## Texto apresentado
Muita tinta vem sendo gasta, nos últimos dias, para tratar da indicação do ministro da Justiça Flávio Dino ao Supremo Tribunal Federal. Tem sido dada especial ênfase à sua atuação como gestor público, principalmente aos seus 12 meses à frente do Ministério da Justiça e Segurança Pública. Neste artigo, optaremos por uma abordagem distinta, buscando identificar semelhanças e singularidades na trajetória do indicado em comparação com as de outros ministros do tribunal mais importante do país. Além disso, listamos alguns fatos de sua carreira que podem passar despercebidos no noticiário político e, com um olhar mais atento, dão indicativos de como Flávio Dino se portará no papel de ministro do Supremo. Por fim, elencamos alguns dos desafios que o indicado enfrentará ao chegar ao tribunal.

Ministro Flávio Dino (Justiça) em evento na FGV-Rio 2023

Paralelos históricos
Caso tenha seu nome aprovado pelo Senado, Flávio Dino se tornará o sexto maranhense a ocupar uma cadeira do STF, ao lado dos ministros Costa Barradas (1890-1893) [1], Pindahiba de Mattos (1894-1910) [2], João Pedro Belfort Viera (1897) [3], Viveiros de Castro (1915-1927) [4] e Carlos Madeira (1985-1990) [5], sendo que apenas este último foi alçado ao cargo após a redemocratização do país, tendo sido escolhido pelo então presidente José Sarney, também maranhense. Flávio Dino será o primeiro egresso da Universidade Federal do Maranhão (UFMA) a exercer a judicatura na corte mais alta do país [6].

A indicação de Flávio Dino chama atenção não somente por conta do seu estado de origem, mas também por sua multifacetada trajetória na vida pública, ocupando cargos nos Poderes Executivo, Legislativo e Judiciário antes de chegar ao Supremo.

Nesse quesito, sua indicação possui aspectos semelhantes à do ministro Nelson Jobim, que foi deputado federal pelo estado do Rio Grande do Sul, membro da Constituinte e ministro da Justiça no governo Fernando Henrique Cardoso [7]. Há também diversos casos de integrantes do STF com histórico prévio de atuação parlamentar e gestão pública, situação em que se encaixam os ministros Paulo Brossard (deputado estadual, deputado federal e senador) [8], Aliomar Baleeiro (deputado federal e secretário da Fazenda da Bahia) [9], Maurício Correa (senador) [10], Bilac Pinto (deputado federal) [11], Prado Kelly (deputado federal) [12], Célio Borja (deputado estadual e federal) [13], Eloy da Rocha (deputado federal e secretário de Educação e Cultura do Rio Grande do Sul) [14], Oscar Corrêa (deputado federal e secretário da Educação de Minas Gerais) [15], dentre outros. No universo dos 31 ministros do período pós-democratização, no entanto, Flávio Dino será o único a ter atuado como governador de estado. Nesse aspecto, como bem lembrado pelo professor Rodrigo Becker em post veiculado na rede X (antigo Twitter), o precedente histórico mais próximo é o do ministro Oswaldo Trigueiro, que chegou à corte em 1965, após ter sido governador da Paraíba entre 1947 e 1950 [16].

## Seção de dados
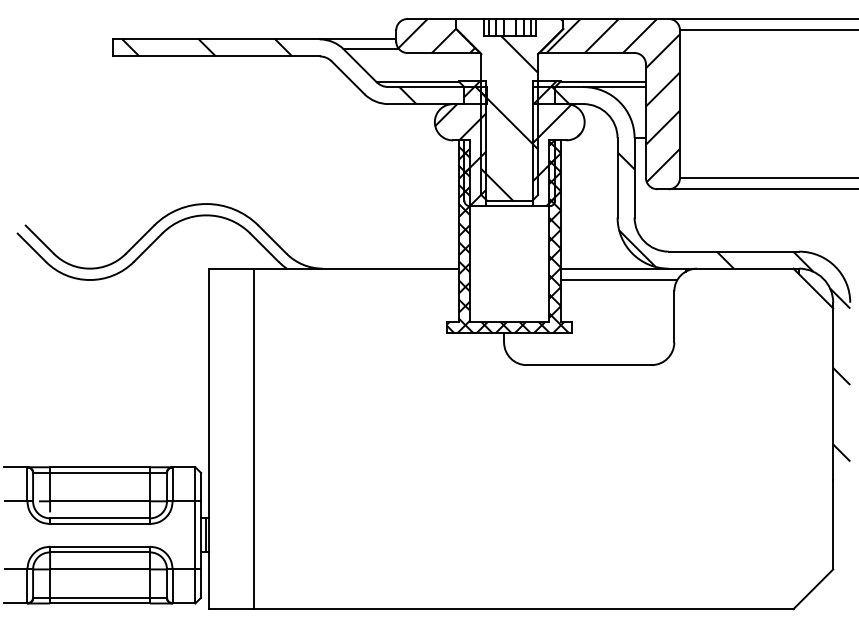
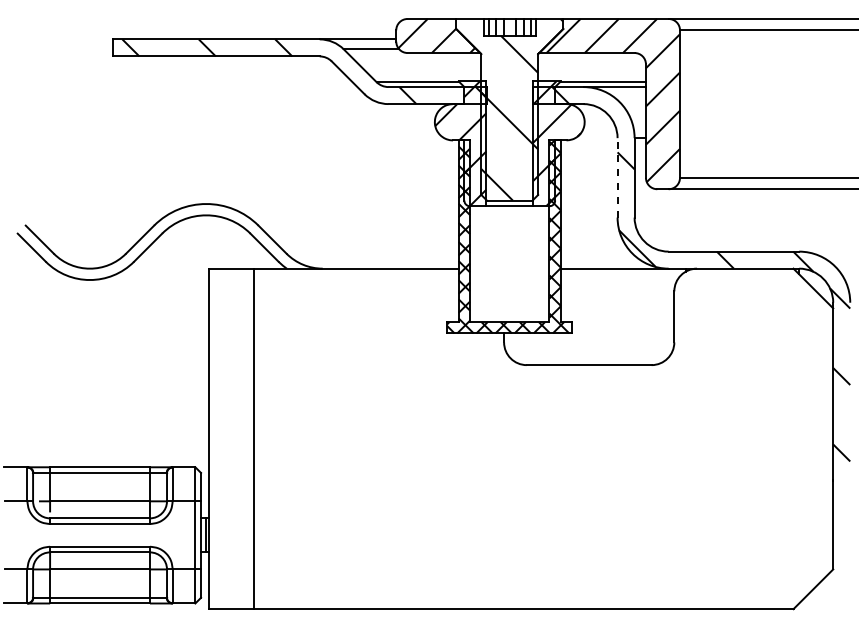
line at (617, 177): solid -> dashed
line at (618, 280): present -> none
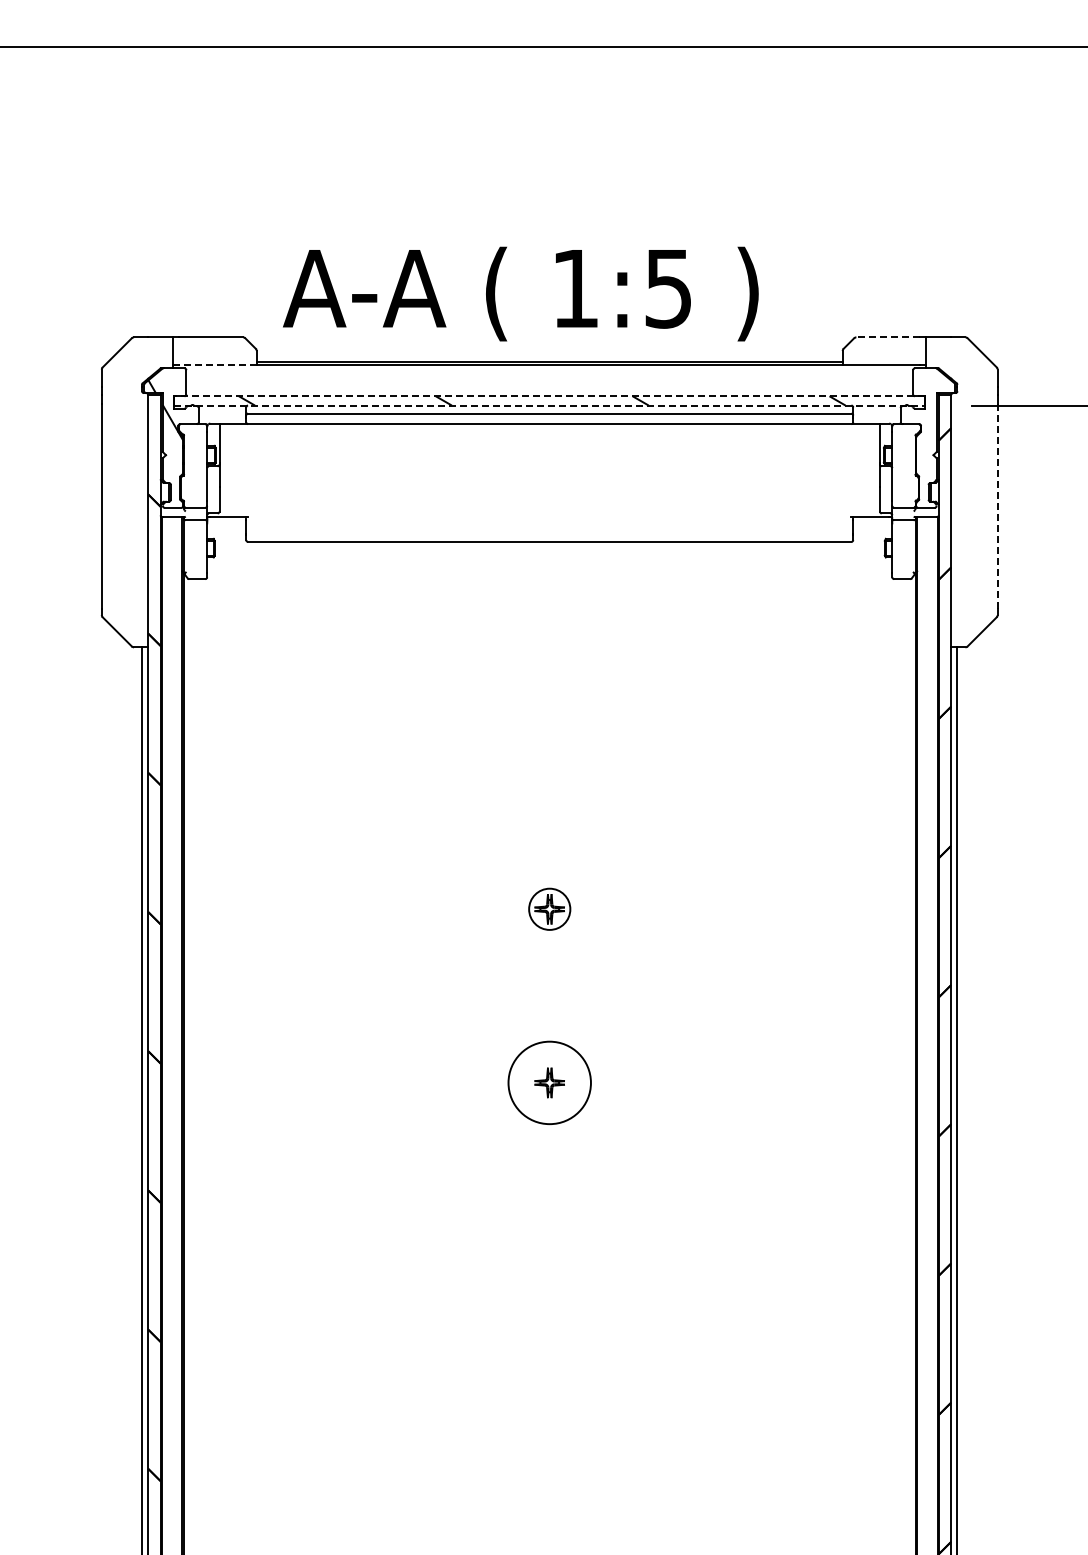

## Partes do exercício
a – Copie, do texto sobre a indicação de Flávio Dino ao STF, o trecho que vai de "Paralelos históricos" até "chegar ao Supremo.".
b – Responda às perguntas a seguir com base no texto sobre a indicação de Flávio Dino ao STF.
(i) Por quantos meses Flávio Dino esteve à frente do Ministério da Justiça e Segurança Pública?
(ii) De qual universidade Flávio Dino é egresso?
(iii) Que estado Oswaldo Trigueiro governou antes de chegar à corte?
c – Escreva a continuação do texto sobre a indicação de Flávio Dino ao STF a partir do ponto em que ele termina.
O material foi obtido de outra fonte.

## Respostas finais
a –
Paralelos históricos
Caso tenha seu nome aprovado pelo Senado, Flávio Dino se tornará o sexto maranhense a ocupar uma cadeira do STF, ao lado dos ministros Costa Barradas (1890-1893) [1], Pindahiba de Mattos (1894-1910) [2], João Pedro Belfort Viera (1897) [3], Viveiros de Castro (1915-1927) [4] e Carlos Madeira (1985-1990) [5], sendo que apenas este último foi alçado ao cargo após a redemocratização do país, tendo sido escolhido pelo então presidente José Sarney, também maranhense. Flávio Dino será o primeiro egresso da Universidade Federal do Maranhão (UFMA) a exercer a judicatura na corte mais alta do país [6].

A indicação de Flávio Dino chama atenção não somente por conta do seu estado de origem, mas também por sua multifacetada trajetória na vida pública, ocupando cargos nos Poderes Executivo, Legislativo e Judiciário antes de chegar ao Supremo.

b –
(i) Por 12 meses.
(ii) Da Universidade Federal do Maranhão (UFMA).
(iii) A Paraíba, entre 1947 e 1950.

c –
A busca por similares estrangeiros mostra que esse tipo de trânsito entre posições nos três Poderes ocorria usualmente nos Estados Unidos até meados do século 20. A título de exemplo, dentre os nove Justices que participaram do célebre julgamento Brown v. Board of Education, em 1954, nada menos que quatro tinham passado político: o Chief Justice Earl Warren (governador da Califórnia) [17], além dos Justices Hugo Black (senador pelo Alabama) [18], Harold Burton (senador por Ohio) [19] e Sherman Minton (senador por Indiana) [20]. O último exemplo de magistrado com passado de atuação parlamentar a chegar à Suprema Corte americana foi a Justice Sandra Day O’Connor, ex-senadora republicana indicada ao tribunal por Ronald Reagan que lá permaneceu até 2006 [21].

Há precedentes históricos, portanto, para o salto entre Poderes que Flávio Dino agora pretende executar. O verdadeiro ineditismo se dá por conta da sua atuação na chefia do Executivo estadual maranhense, que não possui paralelos recentes no cenário nacional.

A carreira do novo ministro
Flávio Dino foi juiz federal entre 1994 e 2006, tendo sido aprovado em primeiro lugar no concurso que prestou [22]. Durante esse período, atuou como presidente da Associação dos Juízes Federais do Brasil (Ajufe) (2000-2002) [23] e como assessor da Presidência do STF, durante a gestão do ministro Nelson Jobim [24]. Suas publicações da época discorriam sobre temas como a inconstitucionalidade parcial da Lei de Improbidade Administrativa, a federalização da competência para o julgamento de crimes contra direitos humanos e o papel do Poder Judiciário na efetivação de políticas públicas [25].

Em 2001, Flávio Dino obteve o título de mestre em Direito Público pela Universidade Federal de Pernambuco (UFPE). Sua dissertação tratou da criação do Conselho Nacional de Justiça, que vinha sendo debatida no período. No trabalho acadêmico, Dino posicionou-se contrariamente à possibilidade de demissão de juízes por infrações administrativas, defendendo como alternativa um aperfeiçoamento do regime jurídico dos crimes de responsabilidade, com atribuição de competência exclusiva ao STF para apreciar processos dessa natureza movidos contra juízes [26].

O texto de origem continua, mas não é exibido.